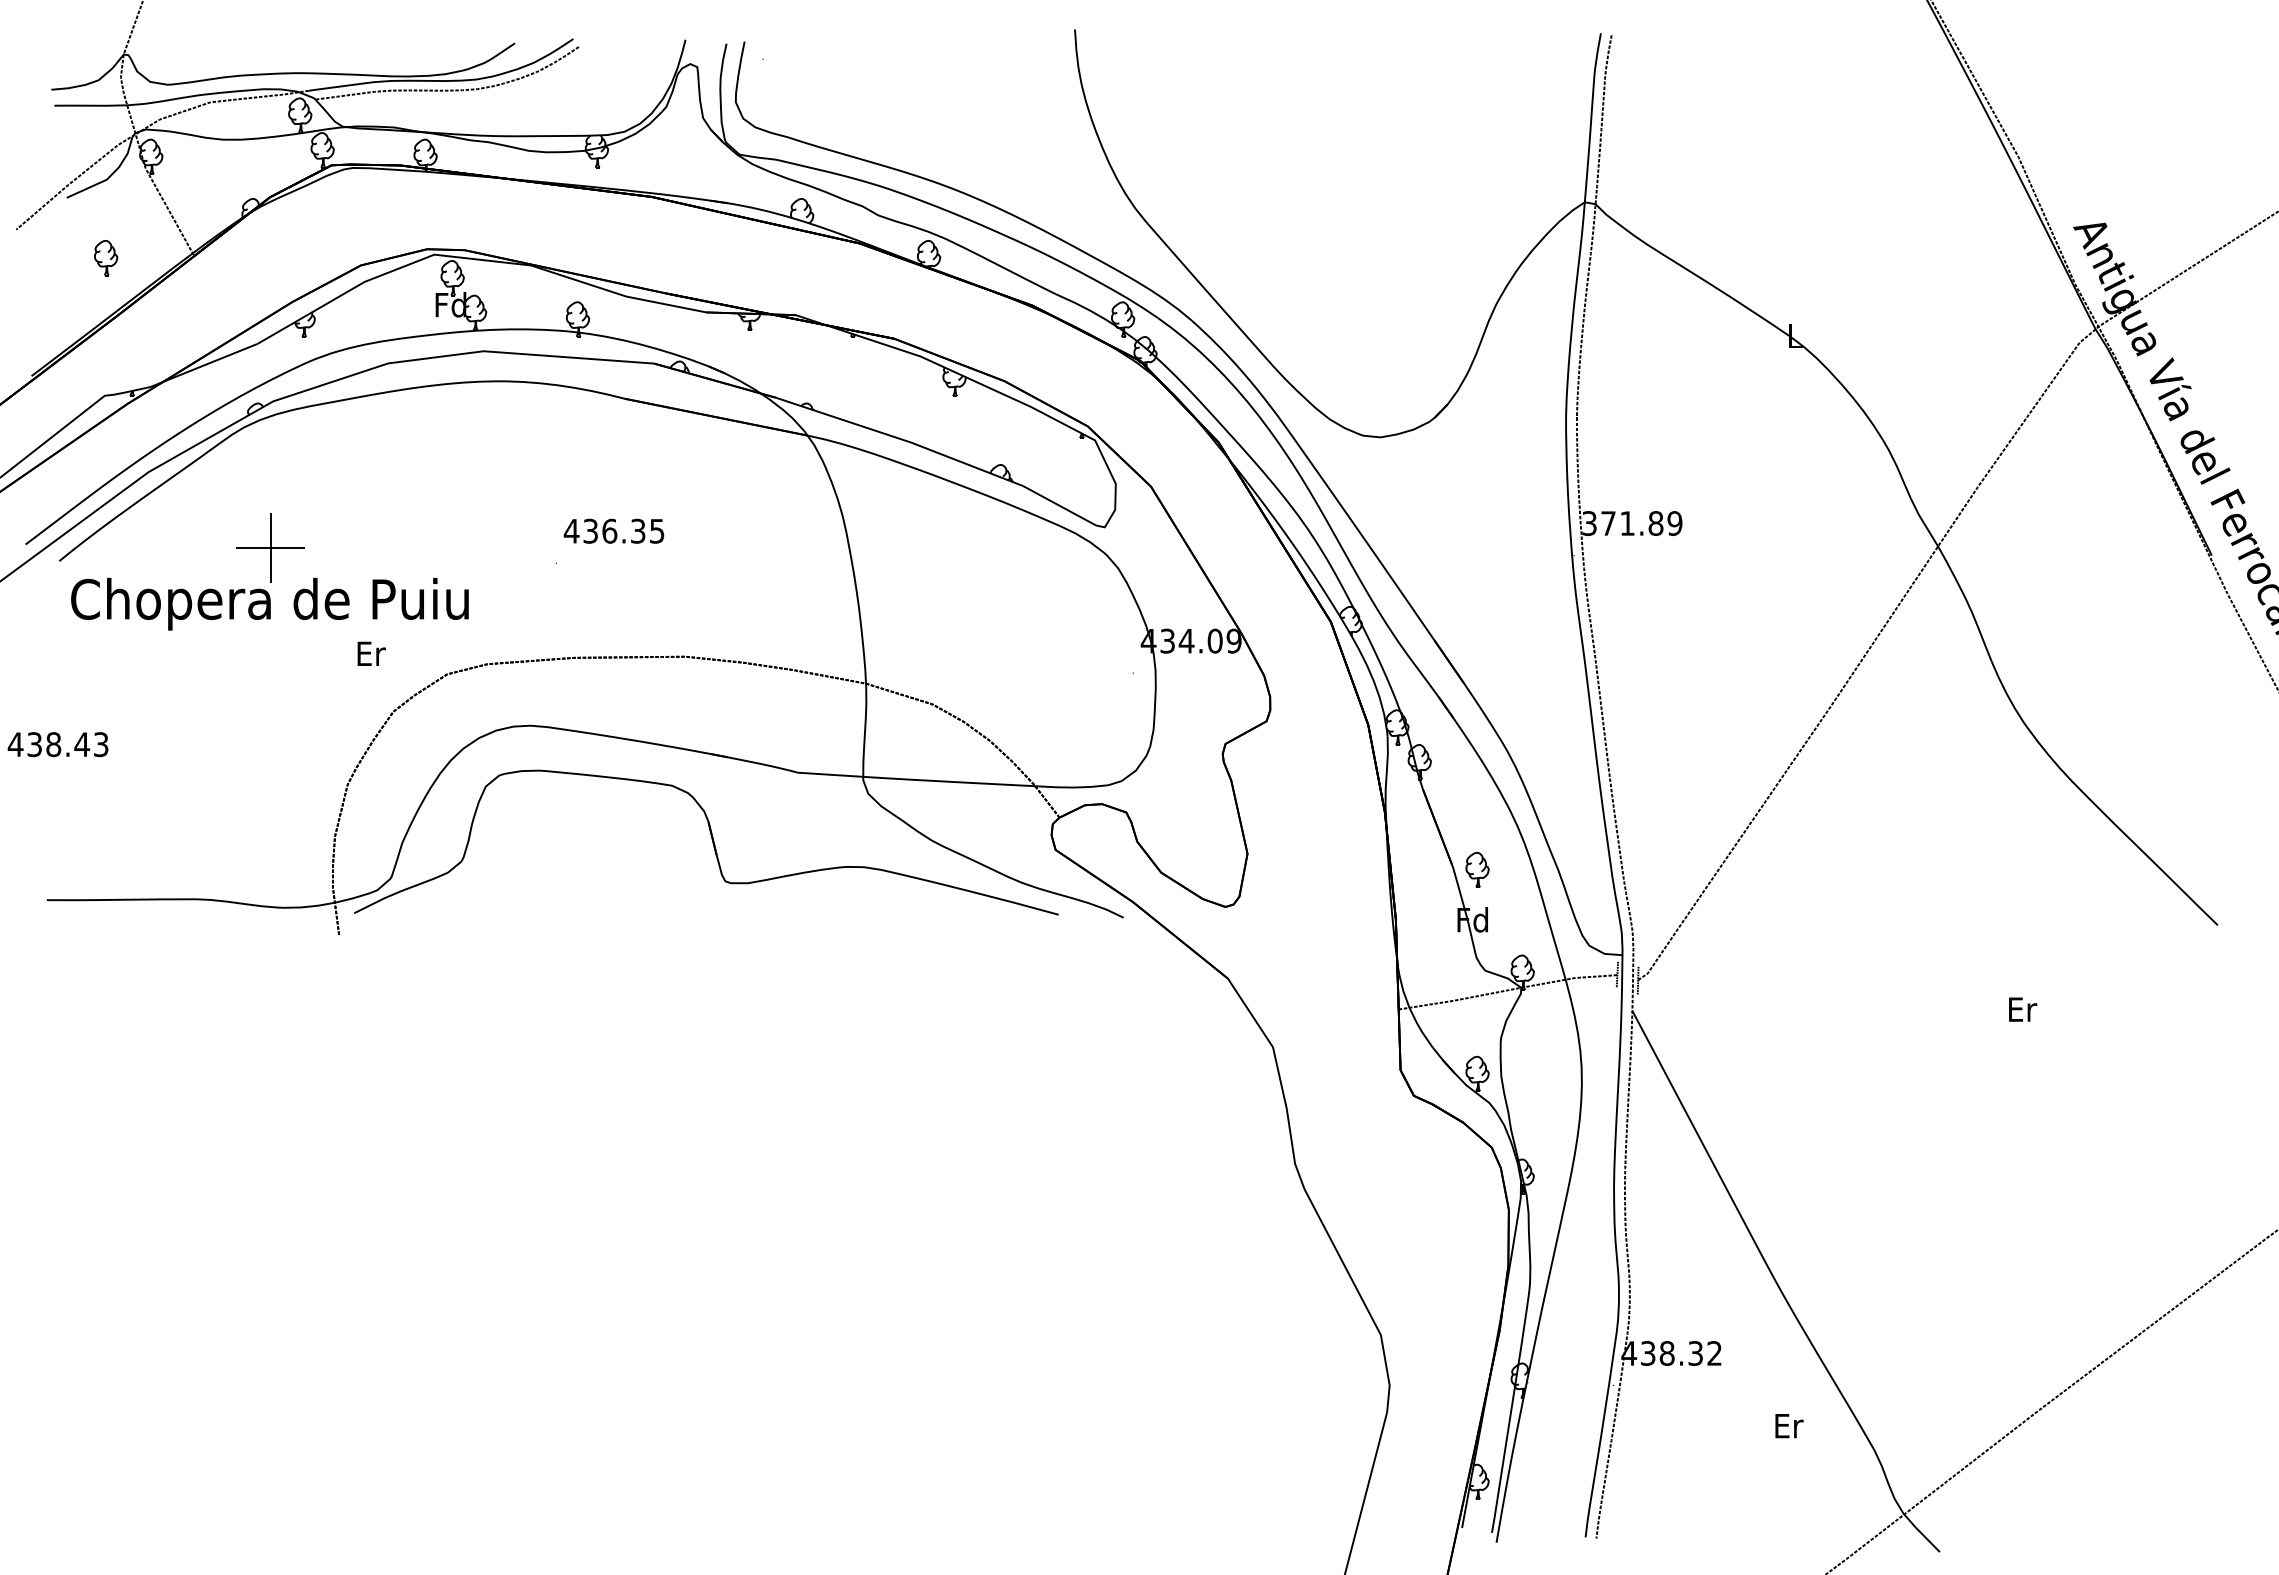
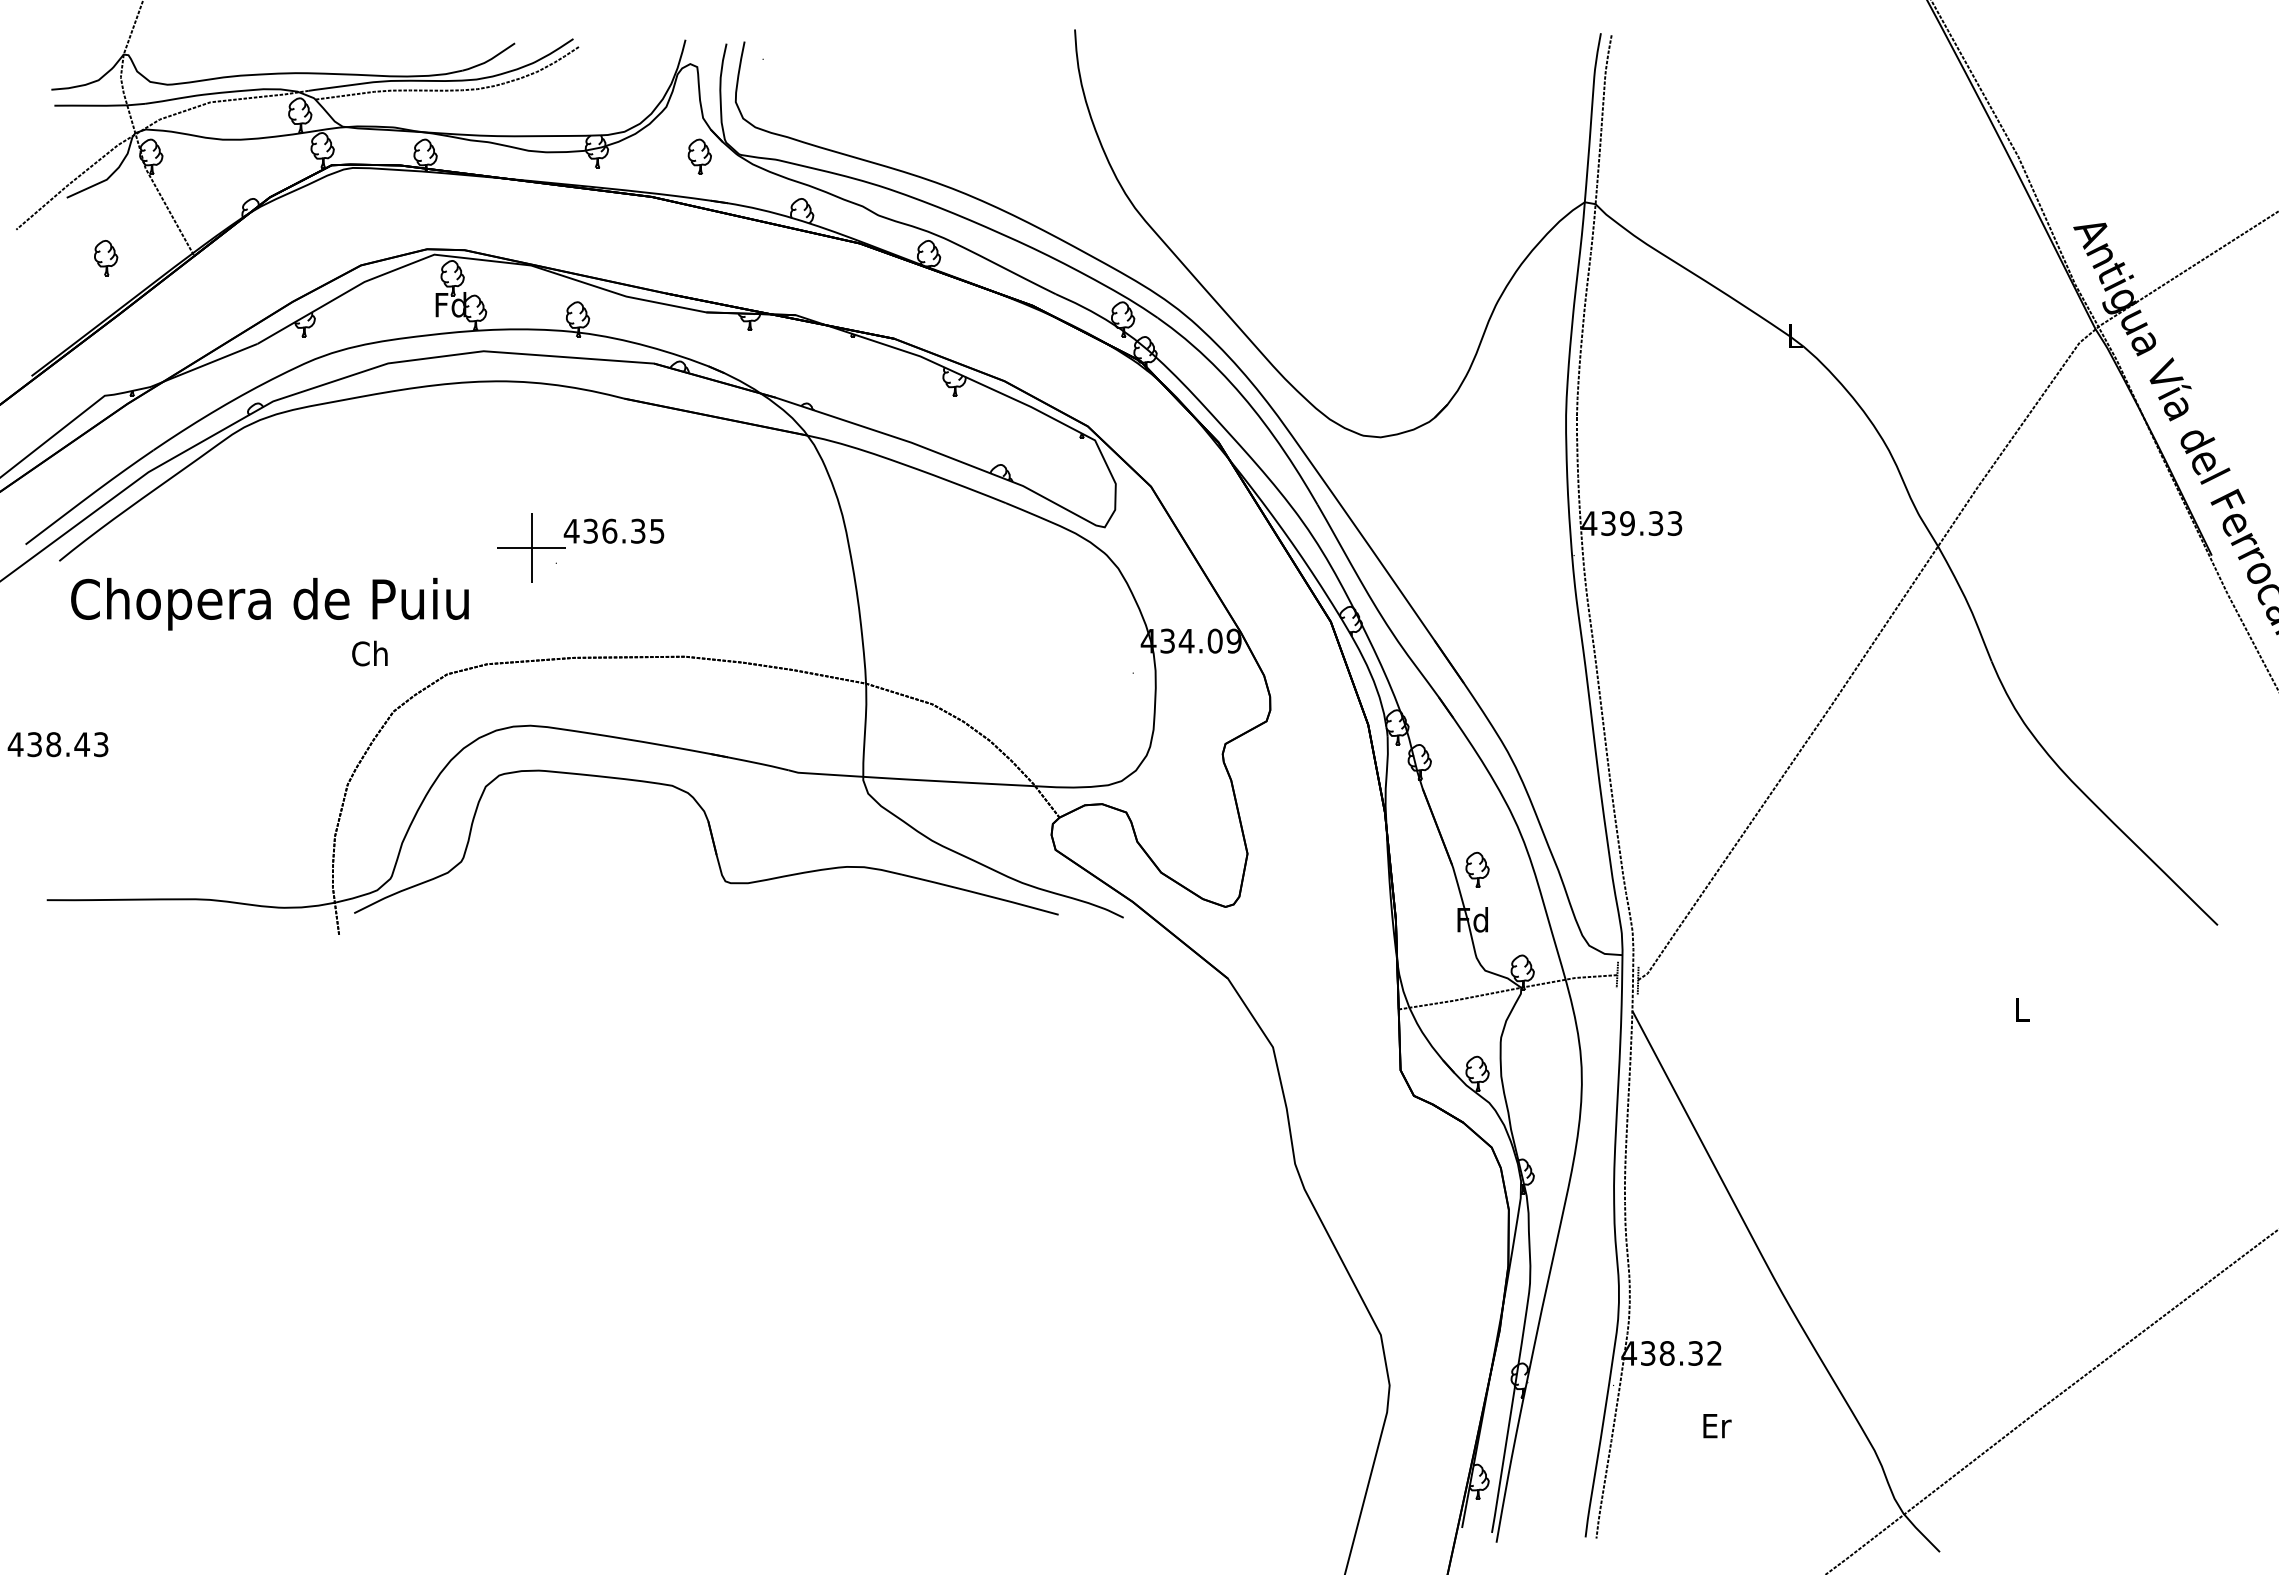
part at (699, 156): none -> present
text at (1631, 523): 371.89 -> 439.33
part at (270, 547) position: (270, 547) -> (531, 547)
text at (369, 653): Er -> Ch
text at (2023, 1009): Er -> L
text at (1789, 1426) position: (1789, 1426) -> (1717, 1426)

※ ※ ※

**Exercise prompt:**
Rewrite the difference lines in the material above as a Markdown table with the columns Row and Line, giving each nonblank line its own numbered row and leaving the pictures out.

**Answer to this task:**
| Row | Line |
|---|---|
| 1 | part at (699, 156): none -> present |
| 2 | text at (1631, 523): 371.89 -> 439.33 |
| 3 | part at (270, 547) position: (270, 547) -> (531, 547) |
| 4 | text at (369, 653): Er -> Ch |
| 5 | text at (2023, 1009): Er -> L |
| 6 | text at (1789, 1426) position: (1789, 1426) -> (1717, 1426) |